### Required work
Duplicate every line of text in the material below without any changes. Leave the pictures out of your answer.

Study material: Begin

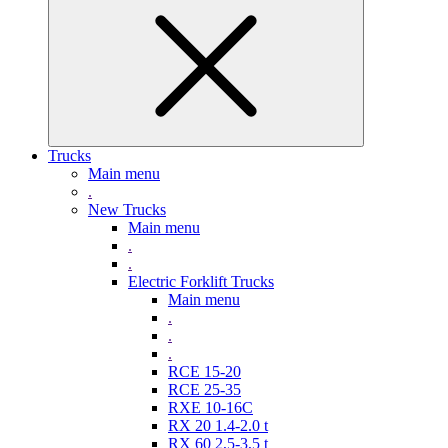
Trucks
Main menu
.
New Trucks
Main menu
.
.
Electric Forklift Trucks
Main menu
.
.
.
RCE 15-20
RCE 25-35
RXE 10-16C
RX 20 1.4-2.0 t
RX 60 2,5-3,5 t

Study material: End

### Solved exercise
Trucks
Main menu
.
New Trucks
Main menu
.
.
Electric Forklift Trucks
Main menu
.
.
.
RCE 15-20
RCE 25-35
RXE 10-16C
RX 20 1.4-2.0 t
RX 60 2,5-3,5 t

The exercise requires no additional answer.